Armstrong said the play is about teenagers who are dying very young from senseless violence, or from just being in the wrong place at the wrong time.
In the play, the kid is hanging out and suddenly something happens, a case of mistaken identity, just like real life.
Gang violence is often about retribution. People released from jail come back onto the street looking to take revenge on someone. Often, as in the play, innocent people are killed.
“Kids today do not fair fight,” Nuchurch said. “They don’t stand up with their fists. They have guns. They come into a store and shoot.”
The shooting starts the play and the rest is about how the family deals with it.
“There is a lot of blaming,” Armstrong said. “But don’t look at others, look at yourselves. None of them want to take ownership.”

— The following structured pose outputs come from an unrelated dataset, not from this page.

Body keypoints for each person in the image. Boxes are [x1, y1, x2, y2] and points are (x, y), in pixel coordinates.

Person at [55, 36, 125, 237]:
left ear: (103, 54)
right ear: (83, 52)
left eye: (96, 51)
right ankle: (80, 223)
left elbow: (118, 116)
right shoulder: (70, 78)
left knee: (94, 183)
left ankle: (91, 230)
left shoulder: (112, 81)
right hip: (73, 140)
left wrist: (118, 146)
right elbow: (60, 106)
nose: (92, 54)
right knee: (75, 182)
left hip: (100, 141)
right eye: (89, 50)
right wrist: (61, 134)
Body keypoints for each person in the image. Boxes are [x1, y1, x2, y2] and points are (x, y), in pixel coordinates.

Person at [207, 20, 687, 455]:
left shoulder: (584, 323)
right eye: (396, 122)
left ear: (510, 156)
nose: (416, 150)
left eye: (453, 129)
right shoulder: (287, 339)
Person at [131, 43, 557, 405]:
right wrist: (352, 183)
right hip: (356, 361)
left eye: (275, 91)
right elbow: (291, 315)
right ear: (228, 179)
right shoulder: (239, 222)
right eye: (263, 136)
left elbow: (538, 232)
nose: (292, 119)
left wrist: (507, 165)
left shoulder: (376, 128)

Nuchurch said she’s been developing the main character since first reading the script last December. The toughest part, she said, was coming to terms with how the character realizes what she didn’t do.
“She still loves her ex-husband, the father of her son, and has not gotten over the fact that her ex married someone else,” Nuchurch said.

The blame game

Armstrong said the play reenacts much of what she saw in her cousin’s family after his murder last summer.
“Everybody was blaming everybody else, but not looking at themselves,” she said. “Until people stop blaming each other, they can’t get down to the truth. Perhaps they should have stopped him from hanging out. Maybe there were things they could have one better.”
She said the victim was a good person, but flawed in that he got caught up on a violent culture.
“The play deals in some of the old way, old habits, and the folly of having access to guns,” Armstrong said.
With the ever-increasing gun violence in Jersey City, Armstrong said she still wants to perform the play here. Producers of the play really wanted to have it debut at Art House near Journal Square. But a broken water pipe flooded out the office, gallery, and performance space, so thje producers scrambled to find an alternative place.
They eventually relocated for a one-night performance at the Roy Arias Stage II on 8th Avenue in Manhattan.
The New York City performance in some ways will test the audience reaction.
Armstrong said the play is a work in progress and can be expanded to tell the stories of other characters in the play.
But she noted this is not a completely down play. There are some lighter moments.
“I believe in having some comic relief,” she said.
The show runs just under one hour, but can be expanded, depending on audience feedback.
“There is room for expanding character stories,” Armstrong said.